Consulting Lines: “What happens if that doesn’t work?”

Companies don’t bring me in when things are going great and everything’s working flawlessly, oh no.  As a consultant, I’ve seen lot of ways that things can fail.  If a tree falls in a forest and there’s no one around to see it, the owner’s probably going to call a consultant afterward to find out what the noise sounded like.  I’ve seen a lot of fallen trees, and most of the time I get asked the same question: “How could this tree have fallen?  We did everything just the way we were supposed to do!”

While I can’t always figure out what the culprit was, I’m usually involved in helping to prop the tree back up.  In the process, a lot of people are going to be involved, because there’s usually a big business built around that tree.  The same people who were in charge of keeping the tree propped up – and failed – are now responsible to get it back up again, and I can’t rely on them knowing how to do their job.  In the heat of the moment, I can’t ask them to prove their capabilities to me, but in this week’s Consulting Lines series, I’ll show you how to ask one single question that will tell you everything you need to know about their experience and their grace under pressure.

The Situation: We’re Dead in the Water

Kaylee: “It won’t start because the catalyzer on the port compression coil blew.”

Me: “Oooo, that’s bad.  Do we have a spare port compression coil that we can pull a catalyzer from?”

Kaylee: “No, but I have an extra starboard one, and I might be able to wire it backwards to make it work.”

Me: “What happens if that doesn’t work?”

What That Line Does

I love this line because it’s open-ended and simple.  I’m not saying the action we’re about to take won’t work, and I’m not even touching the percentage probability of whether it’ll work.  I’m not saying I’ve got an alternate course of action, and I’m not saying the action is a good idea.  I’m simply taking the speaker’s word and going on to the next step in the plan.

This line works whether there’s a manager in the room or not.  If a manager is present, we’ve framed the discussion in a way that isn’t putting the worker at fault if the plan doesn’t work.  Just the opposite – we’re giving them room to vent about all the things that might break, thereby letting management make a more informed decision about whether to take this course of action.

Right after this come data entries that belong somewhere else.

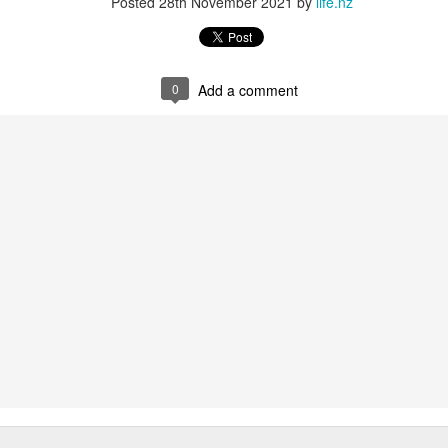
Posted
28th November 2021
by
life.nz
0
Add a comment
rline but I have to admit it is wonderful now to be on leave and to be
e with oneself for a few weeks,
joying the rain on the windows and watching the light change.
ape
iary though I know it is the tried-and-true way of writing stuff,
like writing and letting words flow
ite what is on one's mind rather than try and do it by structure and what
tion, I find myself planning a few things for the future to come, though
omething I enjoy,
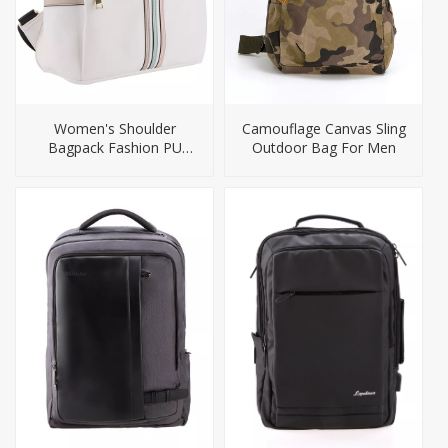
Women's Shoulder
Camouflage Canvas Sling
Bagpack Fashion PU
Outdoor Bag For Men
Backpack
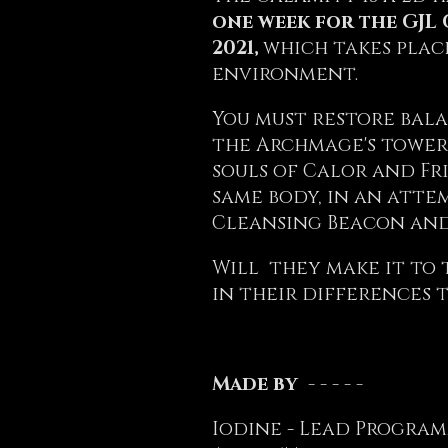
one week for the GJL 
2021,
which takes plac
environment.
You must restore bala
the Archmage's tower
souls of Calor and Fr
same body, in an atte
Cleansing Beacon and
Will they make it to 
in their differences 
Made by - - - - -
Iodine - Lead Program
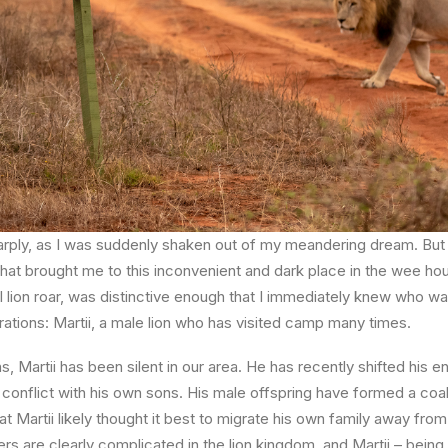
harply, as I was suddenly shaken out of my meandering dream. But
hat brought me to this inconvenient and dark place in the wee hou
l lion roar, was distinctive enough that I immediately knew who w
tions: Martii, a male lion who has visited camp many times.
s, Martii has been silent in our area. He has recently shifted his e
conflict with his own sons. His male offspring have formed a coali
t Martii likely thought it best to migrate his own family away fro
ers are clearly complicated in the lion kingdom, and Martii – being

Personally, I love hearing this line from project managers because it’s my chance to shine.  It’s my chance to show management that I’ve got the experience under pressure that the company wants.  I can rattle off lots of ways my plans might fail, and all the ways I’m going to try to work around them or detect them before they hit.

I drink because your DR plan blows.
My disaster recovery plans don't always involve virgins on drink coasters.

What Happens Next: The Easy Way

If the other person is calm, collected, and experienced, they won’t take it personally.  They’ll know sometimes things fail when we expect them to succeed, even when we know what we’re doing, and they’ll just answer the question.

Kaylee: “Well, if I miswire it, there’s a chance it’ll blow the other compression coil too.  I should probably have that unplugged when I test my homemade one.  And if that fails, I – ”

Brent: “Hold on a second – let me capture this in writing so I can talk to the pointy-headed bosses while you get the real work done.  Ah, yes, this drink coaster will work.*  Alright, keep talking….”

* – Yes, I’ve actually documented an urgent outage on drink coasters.  The drink coaster pictured here was just one of several that we used during a recent outage of a 10TB data warehouse (who shall remain nameless).  We had several parallel tracks of action, and I documented what we’d do if each one of them failed.  I’m rather proud to notice that I even put the failure actions above the working actions!

What Happens Next: The Hard Way

If they’re freaked out and beyond their comfort level, they’ll start lashing out.  They’ll insist that things have to work even when they’re doing something they’ve never tried before.  No matter what their reaction is, if it’s not calm, cool, and collected, your first job – before tackling tech tasks – is to address the panic level.

The most common response line I hear is:

Kaylee: “But it has to work!”

Me: “No, we need it to work, but that doesn’t mean it will work.  Before we touch it, let’s spend 30 seconds doing a brain dump about all the ways it could fail.  I’ll write, you talk.”

If they can’t come up with at least one way that their plan could fail, they don’t understand the plan well enough to execute it.  Everything has a risk, and I only want people performing actions when they understand the risks they’re taking.  They might be too freaked out to see the risks, and simply calming them down with a distraction for 30 seconds can do the trick.  If they continue to ratchet up the pressure by insisting on immediate action without comprehending consequences, it’s beyond us geeks – time to get the people professionals involved, meaning the managers.  Managers are better at directing this kind of conversation than we are.